Finding Qualified Home Inspectors for Your Historic House | Wisconsin Historical Society

General Information

Finding Qualified Home Inspectors for Your Historic House

Finding Qualified Home Inspectors for Your Historic House | Wisconsin Historical Society

Before you buy a historic house, you’ll need to hire a house inspector to conduct a whole-house inspection. You should hire an inspector who is experienced with historic houses. Only a small minority of home inspectors will have the specialized set of inspection skills needed to properly inspect a historic house.

Your purchase offer on the house should clearly state that your offer is "subject to" a satisfactory whole-house home inspection. The phrase "subject to" is a real estate term that will allow you to withdraw your purchase offer if the inspection reveals significant problems with the house.

Find a Qualified Home Inspector

According to Wisconsin law, home inspectors must be registered with the State of Wisconsin. The American Home Inspectors Directory summarizes the Wisconsin law with this statement:

"Under Wisconsin's law, home inspectors must register with the State and pass an examination approved by the Department of Regulation and Licensing. The law instructs the Department to consider the use of an examination modeled after the National Home Inspector Examination. The law also requires that a home inspector perform a "reasonably competent and diligent" inspection; however, the inspection is not required to be technically exhaustive. Home inspectors are prohibited from limiting their liability from damages resulting in a failure to conduct a "reasonably competent and diligent" inspection. Also, inspectors are prohibited from performing repairs, maintenance, or improvements to a structure that they have inspected within the last two years."
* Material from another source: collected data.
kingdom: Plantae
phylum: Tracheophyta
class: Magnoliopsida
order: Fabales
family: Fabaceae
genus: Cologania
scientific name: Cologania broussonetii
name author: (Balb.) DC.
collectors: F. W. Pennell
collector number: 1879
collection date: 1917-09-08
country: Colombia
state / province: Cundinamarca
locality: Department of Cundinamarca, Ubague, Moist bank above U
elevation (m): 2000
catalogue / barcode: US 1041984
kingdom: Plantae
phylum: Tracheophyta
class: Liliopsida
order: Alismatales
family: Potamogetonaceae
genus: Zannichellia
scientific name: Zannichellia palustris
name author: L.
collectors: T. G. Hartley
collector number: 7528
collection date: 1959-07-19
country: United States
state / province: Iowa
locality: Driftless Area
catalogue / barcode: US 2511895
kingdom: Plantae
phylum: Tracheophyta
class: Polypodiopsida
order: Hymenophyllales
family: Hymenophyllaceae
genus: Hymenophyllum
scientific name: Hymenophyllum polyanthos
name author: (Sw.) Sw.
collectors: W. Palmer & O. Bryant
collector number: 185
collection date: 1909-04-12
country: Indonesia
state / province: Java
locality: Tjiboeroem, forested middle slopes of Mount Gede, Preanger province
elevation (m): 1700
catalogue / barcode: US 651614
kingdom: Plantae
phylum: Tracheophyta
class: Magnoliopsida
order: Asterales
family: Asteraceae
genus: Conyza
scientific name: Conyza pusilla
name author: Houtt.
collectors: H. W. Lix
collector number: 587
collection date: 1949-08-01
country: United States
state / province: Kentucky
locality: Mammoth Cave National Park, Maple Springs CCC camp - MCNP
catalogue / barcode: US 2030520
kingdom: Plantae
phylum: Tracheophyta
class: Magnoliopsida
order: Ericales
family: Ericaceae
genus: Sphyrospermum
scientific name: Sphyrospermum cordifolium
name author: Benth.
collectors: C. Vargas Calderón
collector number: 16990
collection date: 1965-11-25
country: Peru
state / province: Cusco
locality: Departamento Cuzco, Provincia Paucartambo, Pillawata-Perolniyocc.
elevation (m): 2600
A home inspector who is registered with the state does not necessarily have the training needed to inspect a historic house. Be sure your home inspector can demonstrate that he or she has experience with historic houses. Ask the inspector for references and examples of homes he or she has inspected in historic districts.

Another option you can pursue is to hire a historic preservation construction consultant (HPCC). HPCCs usually have a lifetime of experience as preservation contractors or historic property developers, yet they are often overlooked for residential inspections. An HPCC cannot legally perform a "home inspection." Instead, an HPCC creates a more comprehensive "existing conditions report."

Find the Right Home Inspector for You

Whether you choose to hire a home inspector with historic house experience or a HPCC, you need to do some homework to find the right inspector for you. The best way to find the right person is to ask friends, neighbors, family and coworkers. Once you have a referral, you should actually meet with or at least talk to that person on the phone. You need to be comfortable with the person you hire. Ask the inspector or HPCC for three references, and consult with all three of those references. Also ask a registered home inspector to show you his or her state registration.

When you have found an inspector or HPCC you would like to hire, ask that person to provide proof of insurance. If the inspector makes a costly mistake, you need to know his or her insurance will cover your loss. The inspector should be able to email an insurance binder to you or give you one at the start of the inspection.

Be sure you are clear about what your inspector will charge and how long it will take to get the written inspection report. Finally, insist you be allowed to join the inspector during his or her entire walk-through or inspection. This experience will give you firsthand knowledge about your new historic home.